Development and optimization of polyurethane foam composites reinforced with biosilica nanoparticles from rice husks

The increasing demand for sustainable and eco-friendly materials has driven research on renewable fillers for polymer composites. Conventional fillers are costly, prompting the exploration of alternatives driven by agricultural waste. Rice husks, an abundant agricultural waste, are a low-cost and sustainable source of high-purity biosilica nanoparticles. This study explored the synthesis and characterization of biosilica nanoparticles from rice husks for use as a sustainable and renewable filler in a polyurethane foam matrix. Rice husks characterization involved the analysis of the physical composition. The rice husks exhibited variable moisture content and high ash content of 46–49% before pretreatment with hydrochloric acid and 49–54% after pretreatment. Through controlled combustion at 600°C and acid pretreatment, high-purity amorphous silica nanoparticles (86% purity) with an average crystallite size of 7.33 nm were obtained, as confirmed by X-ray diffraction, Fourier transform infrared spectroscopy, and energy dispersive X-ray analyses. The nanoparticles exhibited a spherical morphology and a stoichiometric Silicon:Oxygen ratio (1:1.7), while surface silanol groups enhanced their compatibility with polyurethane matrices. Response surface methodology was used to optimize the effects of nanoparticle concentration, mold temperature, and curing time on the resultant physical, mechanical, and thermal properties. The developed polyurethane foam nanocomposites were lightweight, with densities in range of 34.6-150.7 kg/m 3 , and their compressive strength peaked at 2.7 MPa.
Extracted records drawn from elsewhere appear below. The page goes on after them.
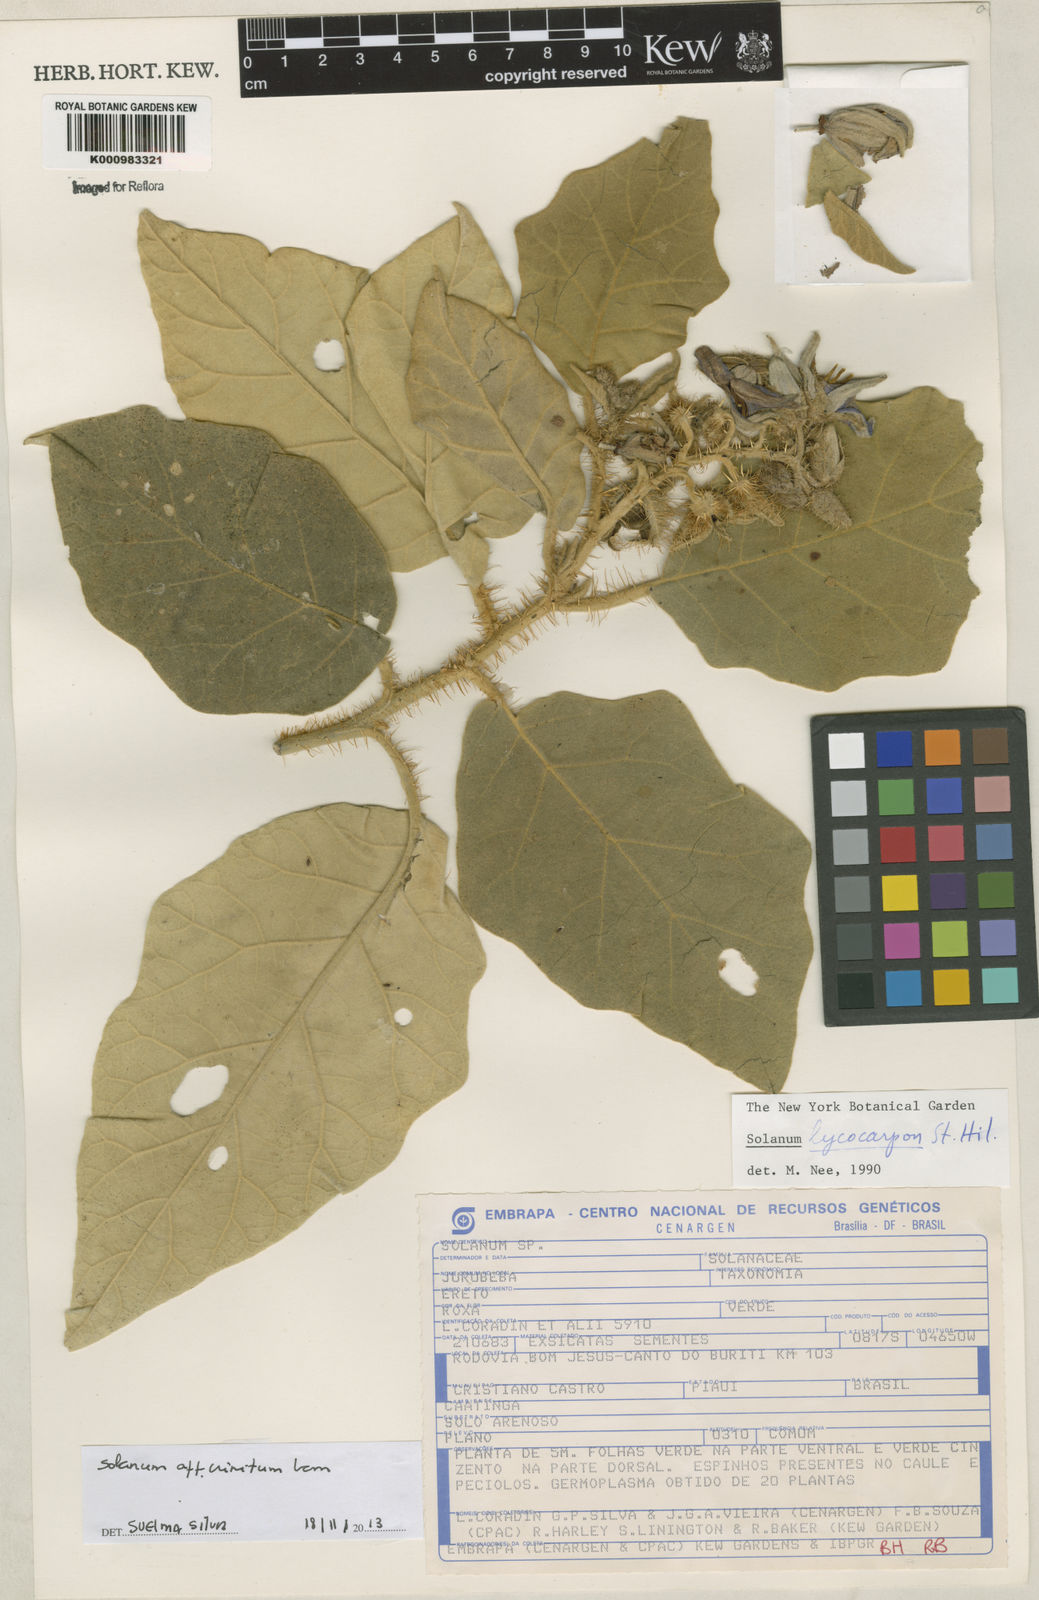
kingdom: Plantae
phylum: Tracheophyta
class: Magnoliopsida
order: Solanales
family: Solanaceae
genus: Solanum
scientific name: Solanum
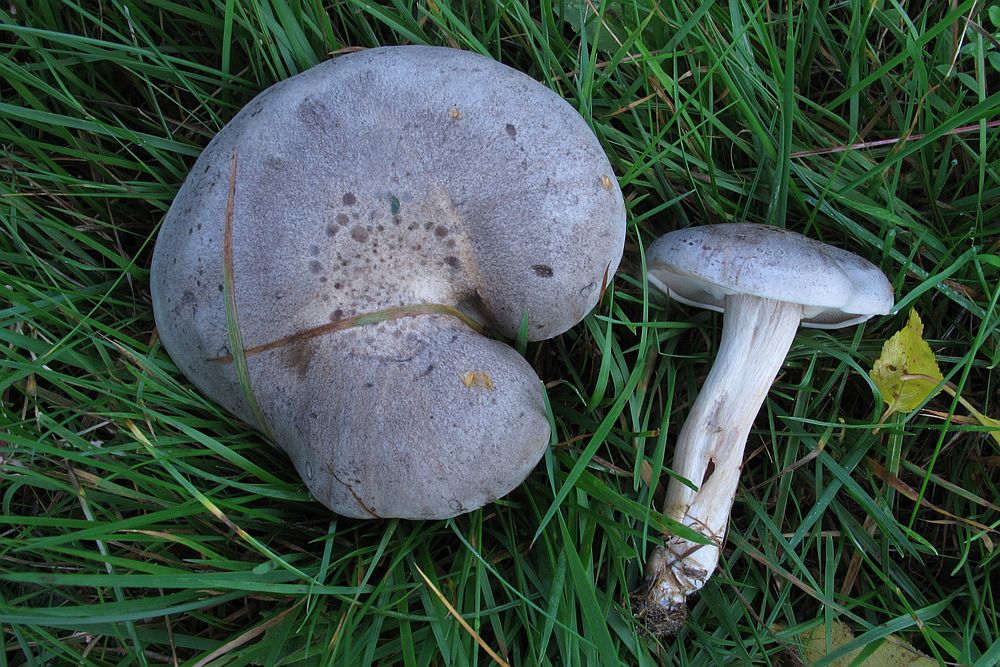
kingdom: Fungi
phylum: Basidiomycota
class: Agaricomycetes
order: Agaricales
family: Tricholomataceae
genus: Lepista
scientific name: Lepista panaeolus
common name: marmoreret hekseringshat
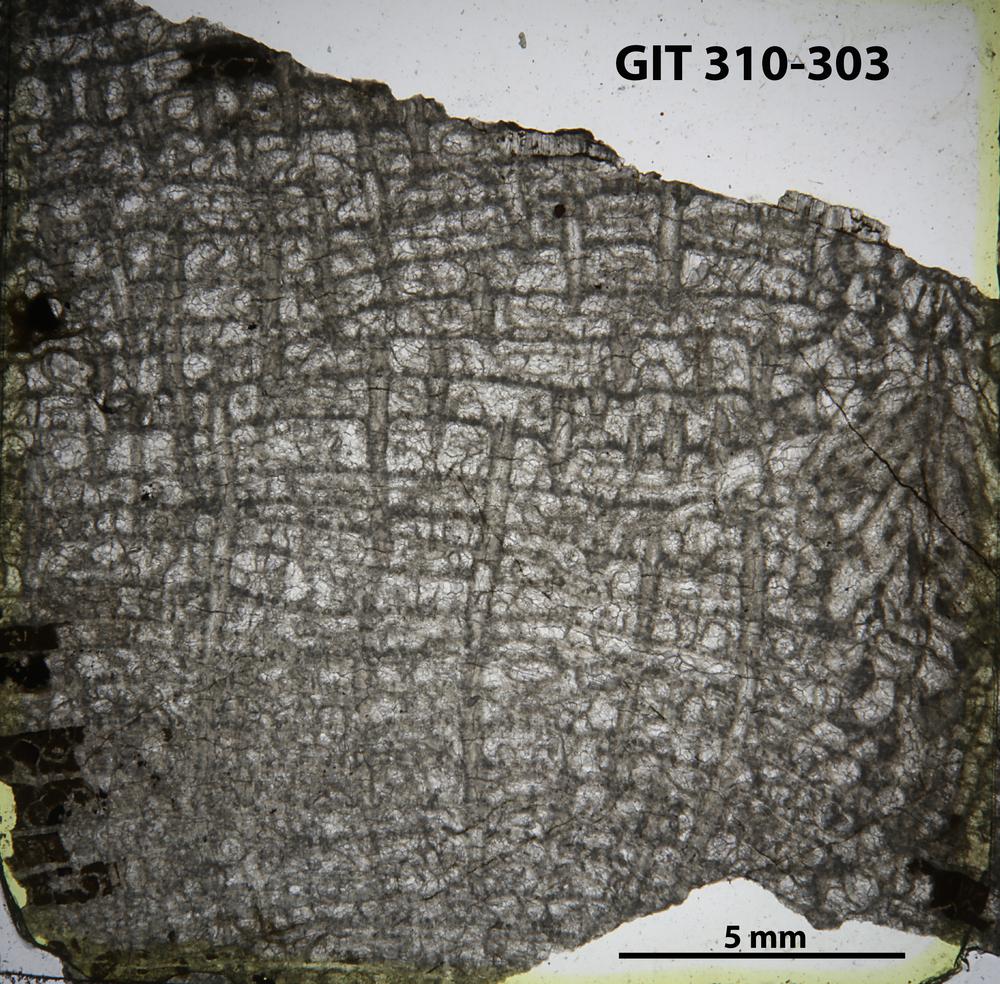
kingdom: Animalia
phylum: Cnidaria
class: Anthozoa
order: Heliolitina
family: Heliolitidae
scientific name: Heliolitidae
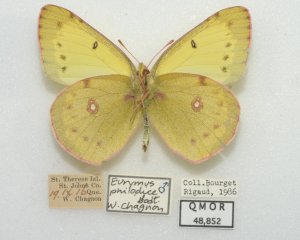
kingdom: Animalia
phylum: Arthropoda
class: Insecta
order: Lepidoptera
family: Pieridae
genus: Colias
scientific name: Colias philodice
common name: Clouded Sulphur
The thermal conductivity ranged between 0.0429 and 0.0507 W/mK. Images obtained using a Zeiss Stemi 508 stereomicroscope showed that the optimized foam had a more uniform cell structure than the control foam. The water absorption of the optimized foam was lower than that of the control foam. The optimized foam was more chemically stable in an oxidizing environment than the control foam. The results demonstrate that rice husk-derived biosilica nanoparticles are a promising eco-friendly alternative to conventional fillers, with potential applications in lightweight and insulating polyurethane foams.